● TEXTE FOURNI:
········

Paulée de Meursault : c’est aussi un prix littéraire !
Bonjour,
J'ai assisté lundi au traditionnel repas de la Paulée de Meursault. Dans l'attente de mon compte-rendu sur ce blog, je publie un papier de l'un de mes amis sur l'excellente intervention de Erik Orsenna, lors de la Paulée 2005.
Bonne lecture,
Jean-Baptiste
'Depuis des lustres, les organisateurs de la Paulée de Meursault distinguent dans le monde des arts et des lettres, une femme ou un homme de renom, ayant contribué par son œuvre à la promotion des valeurs d’authenticité.
Ce prix est versé « en liquide » puisqu’il consiste en 100 bouteilles de vin de Meursault !
Il a été attribué à Françoise Chandernagor, Denise Bombardier, Pierre Schoendoerffer …et bien d’autres.
Le lauréat ou la lauréate, a la lourde tâche, en plus du rangement des cartons dans sa cave, de tenir aux convives un discours bref au début du repas. Cette année 2005, ce fut Erik Orsenna qui nous fit partager ses émotions d’enfance faites de souvenirs de terroir, de sens de la qualité et d’exemplarité du monde de la ruralité. Concernant ce dernier point, l’auteur de « L’exposition coloniale » (Goncourt 1988) nous a livré une réflexion très étonnante, à laquelle je souscris pleinement.

········

● Entrées de données enregistrées:
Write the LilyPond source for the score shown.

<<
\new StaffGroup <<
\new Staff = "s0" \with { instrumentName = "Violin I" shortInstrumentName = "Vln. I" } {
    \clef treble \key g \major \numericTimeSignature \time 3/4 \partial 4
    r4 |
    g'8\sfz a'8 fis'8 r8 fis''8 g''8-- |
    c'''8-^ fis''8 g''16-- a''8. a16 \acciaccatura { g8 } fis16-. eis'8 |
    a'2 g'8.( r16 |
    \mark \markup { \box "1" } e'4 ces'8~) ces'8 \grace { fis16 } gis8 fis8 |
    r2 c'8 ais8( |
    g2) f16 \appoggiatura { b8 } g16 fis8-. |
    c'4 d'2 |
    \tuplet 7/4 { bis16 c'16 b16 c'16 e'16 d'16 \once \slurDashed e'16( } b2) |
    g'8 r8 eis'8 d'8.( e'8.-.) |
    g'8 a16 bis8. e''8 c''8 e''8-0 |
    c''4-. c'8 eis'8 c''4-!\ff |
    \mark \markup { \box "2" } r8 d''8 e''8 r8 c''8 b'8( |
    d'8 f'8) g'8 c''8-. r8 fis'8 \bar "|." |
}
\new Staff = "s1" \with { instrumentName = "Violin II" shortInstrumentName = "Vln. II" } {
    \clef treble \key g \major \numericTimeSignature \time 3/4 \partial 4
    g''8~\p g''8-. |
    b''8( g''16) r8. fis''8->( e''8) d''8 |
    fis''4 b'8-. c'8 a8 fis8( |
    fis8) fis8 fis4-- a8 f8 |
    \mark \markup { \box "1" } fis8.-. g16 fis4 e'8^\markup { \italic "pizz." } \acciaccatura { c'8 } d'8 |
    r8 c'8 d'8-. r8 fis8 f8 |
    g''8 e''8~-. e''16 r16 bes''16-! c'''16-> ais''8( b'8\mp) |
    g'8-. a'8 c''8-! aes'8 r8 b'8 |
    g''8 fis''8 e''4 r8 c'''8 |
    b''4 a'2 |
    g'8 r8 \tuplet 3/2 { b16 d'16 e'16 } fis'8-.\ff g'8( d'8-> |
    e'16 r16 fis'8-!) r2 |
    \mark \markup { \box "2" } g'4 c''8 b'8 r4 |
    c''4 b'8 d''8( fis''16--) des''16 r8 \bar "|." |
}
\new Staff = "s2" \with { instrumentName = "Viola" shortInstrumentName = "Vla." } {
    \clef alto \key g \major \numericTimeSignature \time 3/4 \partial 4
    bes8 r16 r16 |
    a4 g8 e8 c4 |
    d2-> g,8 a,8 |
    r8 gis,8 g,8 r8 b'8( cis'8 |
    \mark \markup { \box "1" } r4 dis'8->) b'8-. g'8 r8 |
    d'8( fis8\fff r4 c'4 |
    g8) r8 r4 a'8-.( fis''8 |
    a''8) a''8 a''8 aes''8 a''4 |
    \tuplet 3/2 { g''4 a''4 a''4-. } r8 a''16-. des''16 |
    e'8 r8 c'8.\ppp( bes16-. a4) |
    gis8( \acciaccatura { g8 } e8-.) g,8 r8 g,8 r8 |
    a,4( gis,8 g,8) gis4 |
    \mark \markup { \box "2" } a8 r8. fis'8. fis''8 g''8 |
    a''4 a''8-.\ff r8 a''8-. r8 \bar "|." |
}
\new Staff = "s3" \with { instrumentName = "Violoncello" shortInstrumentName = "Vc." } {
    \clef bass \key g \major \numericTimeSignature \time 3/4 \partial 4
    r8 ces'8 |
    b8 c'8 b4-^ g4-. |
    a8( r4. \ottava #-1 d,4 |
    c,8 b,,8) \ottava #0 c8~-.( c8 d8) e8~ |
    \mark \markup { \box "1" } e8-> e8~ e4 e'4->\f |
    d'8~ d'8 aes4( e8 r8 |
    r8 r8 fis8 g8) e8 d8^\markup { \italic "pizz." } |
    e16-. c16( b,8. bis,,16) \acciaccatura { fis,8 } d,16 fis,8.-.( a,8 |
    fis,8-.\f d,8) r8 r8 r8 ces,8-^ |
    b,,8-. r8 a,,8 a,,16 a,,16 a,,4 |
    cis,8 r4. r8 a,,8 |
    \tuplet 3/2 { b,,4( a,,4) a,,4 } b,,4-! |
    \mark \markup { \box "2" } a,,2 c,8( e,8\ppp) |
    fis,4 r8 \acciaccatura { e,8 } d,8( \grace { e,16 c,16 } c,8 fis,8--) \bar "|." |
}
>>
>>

········

● CONSIGNE: Réécrivez le passage du billet sur la Paulée de Meursault qui s'ouvre sur « Paulée de Meursault : c’est » et se ferme sur « des valeurs d’authenticité. », en remplaçant « lundi » par « mardi ».

● CORRIGÉ:
Paulée de Meursault : c’est aussi un prix littéraire !
Bonjour,
J'ai assisté mardi au traditionnel repas de la Paulée de Meursault. Dans l'attente de mon compte-rendu sur ce blog, je publie un papier de l'un de mes amis sur l'excellente intervention de Erik Orsenna, lors de la Paulée 2005.
Bonne lecture,
Jean-Baptiste
'Depuis des lustres, les organisateurs de la Paulée de Meursault distinguent dans le monde des arts et des lettres, une femme ou un homme de renom, ayant contribué par son œuvre à la promotion des valeurs d’authenticité.